Details of Sherlock Holmes's life in Conan Doyle's stories are scarce and often vague. Nevertheless, mentions of his early life and extended family paint a loose biographical picture of the detective.
A statement of Holmes's age in "His Last Bow" places his year of birth at 1854; the story, set in August 1914, describes him as sixty years of age.[21] His parents are not mentioned, although Holmes mentions that his "ancestors" were "country squires". In "The Adventure of the Greek Interpreter", he claims that his grandmother was sister to the French artist Vernet, without clarifying whether this was Claude Joseph, Carle, or Horace Vernet. Holmes's brother Mycroft, seven years his senior, is a government official.

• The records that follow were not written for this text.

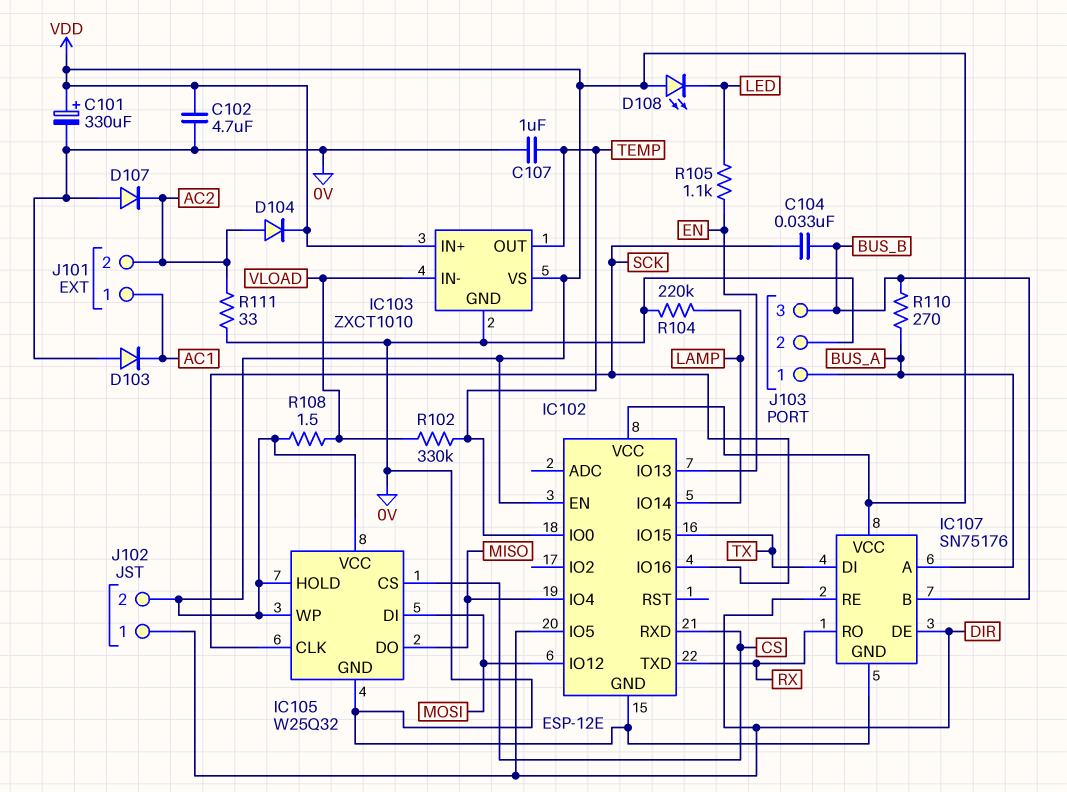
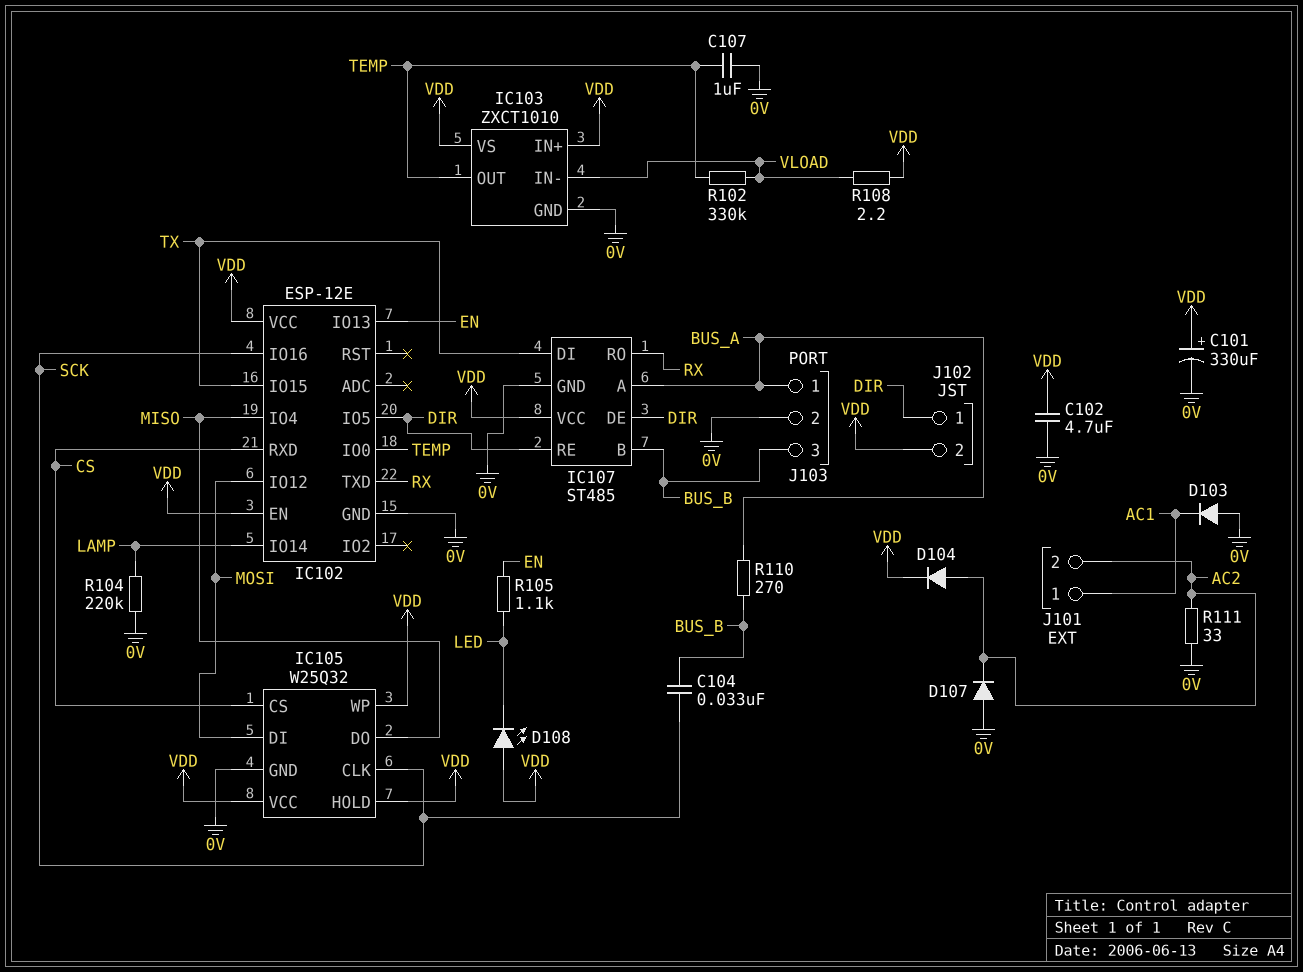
IC107: SN75176 -> ST485
R108: 1.5 (VDD, VLOAD) -> 2.2 (VDD, VLOAD)

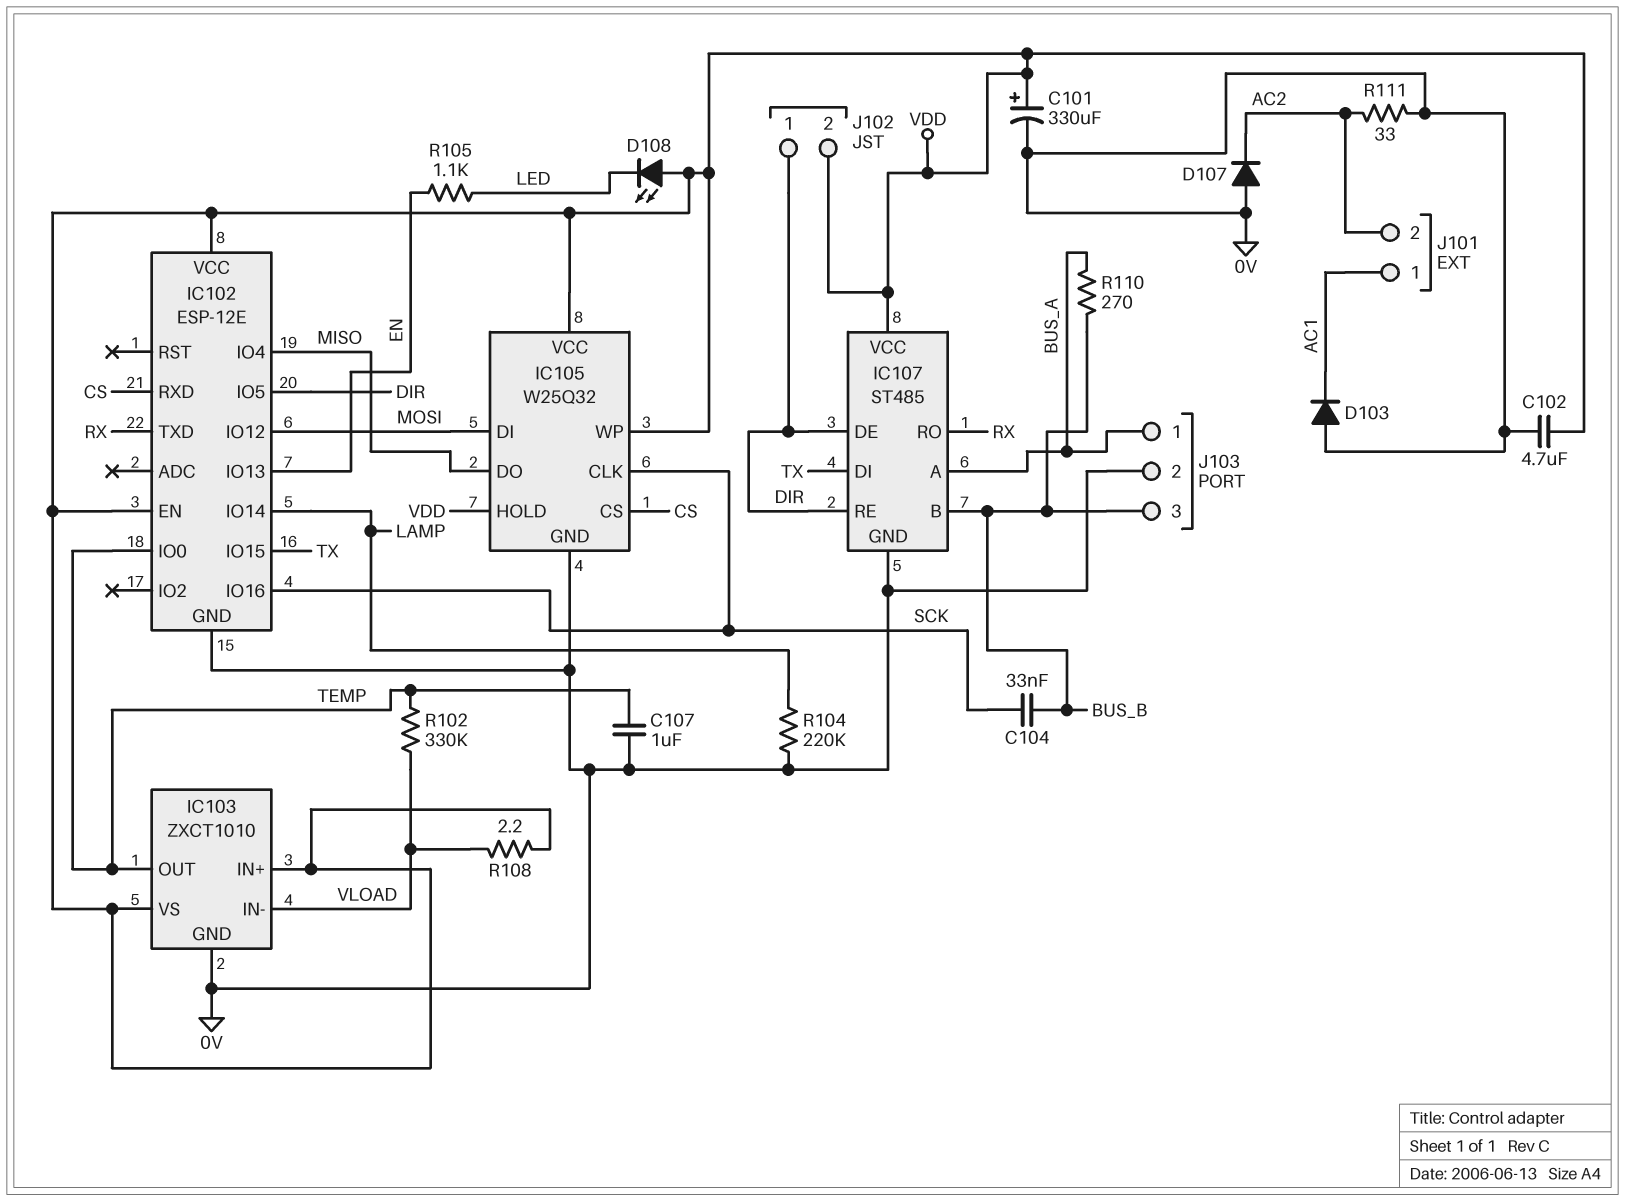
D104: diode (A AC2, K VDD) -> none

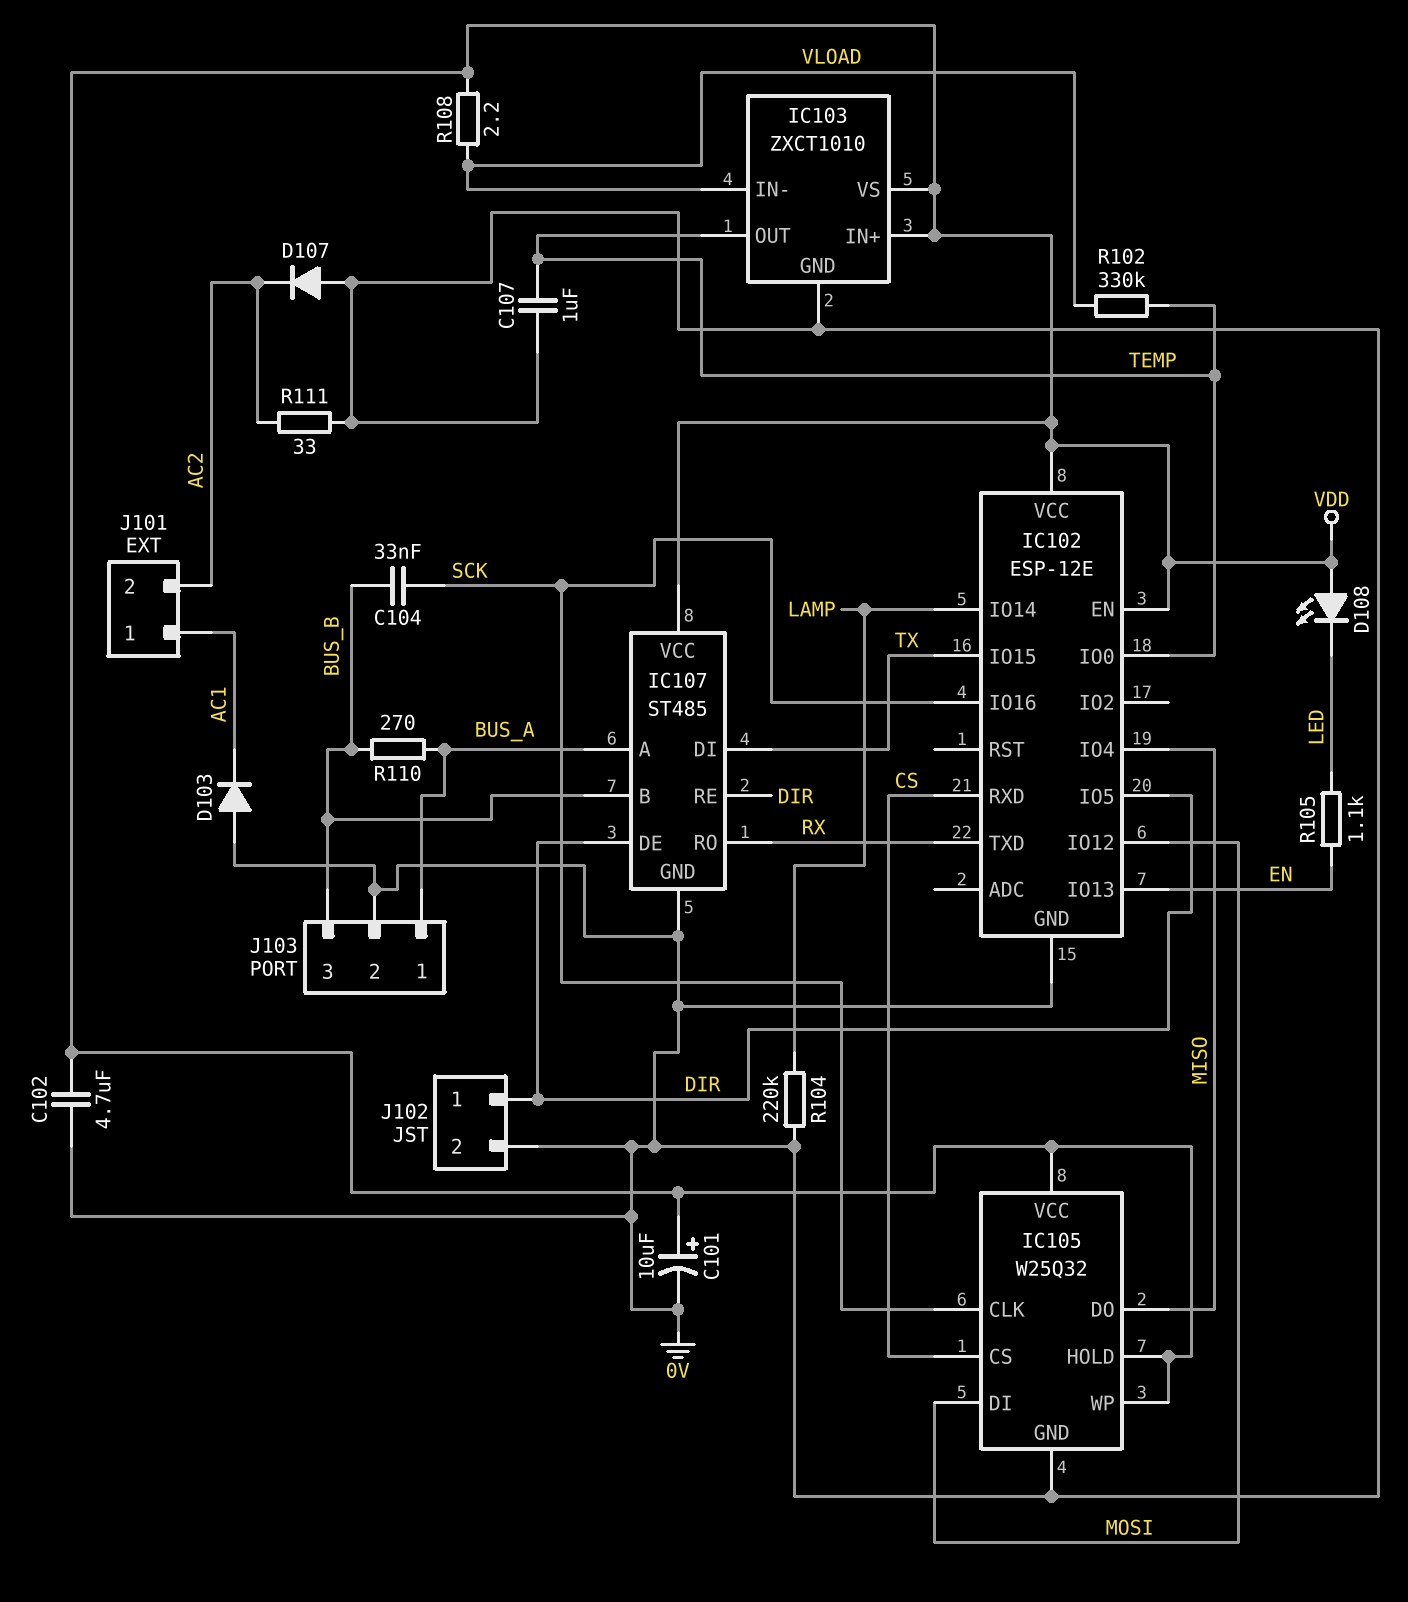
C101: 330uF (plus VDD, minus 0V) -> 10uF (plus VDD, minus 0V)
J102 pin 2: VDD -> 0V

Mycroft has a unique civil service position as a kind of human database for all aspects of government policy. Sherlock describes his brother as the more intelligent of the two, but notes that Mycroft lacks any interest in physical investigation, preferring to spend his time at the Diogenes Club.[22][23]
Holmes says that he first developed his methods of deduction as an undergraduate; his earliest cases, which he pursued as an amateur, came from fellow university students.[24] A meeting with a classmate's father led him to adopt detection as a profession.[25]
Life with Watson
Holmes (right) and Watson in a Sidney Paget illustration for "The Adventure of Silver Blaze"
In the first Holmes tale, A Study in Scarlet, financial difficulties lead Holmes and Dr. Watson to share rooms together at 221B Baker Street, London.[26] Their residence is maintained by their landlady, Mrs. Hudson.[27] Holmes works as a detective for twenty-three years, with Watson assisting him for seventeen of those years.[28] Most of the stories are frame narratives written from Watson's point of view, as summaries of the detective's most interesting cases. Holmes frequently calls Watson's records of Holmes's cases sensational and populist, suggesting that they fail to accurately and objectively report the "science" of his craft:
Detection is, or ought to be, an exact science and should be treated in the same cold and unemotional manner. You have attempted to tinge it [A Study in Scarlet] with romanticism, which produces much the same effect as if you worked a love-story or an elopement into the fifth proposition of Euclid. ... Some facts should be suppressed, or, at least, a just sense of proportion should be observed in treating them. The only point in the case which deserved mention was the curious analytical reasoning from effects to causes, by which I succeeded in unravelling it.[29]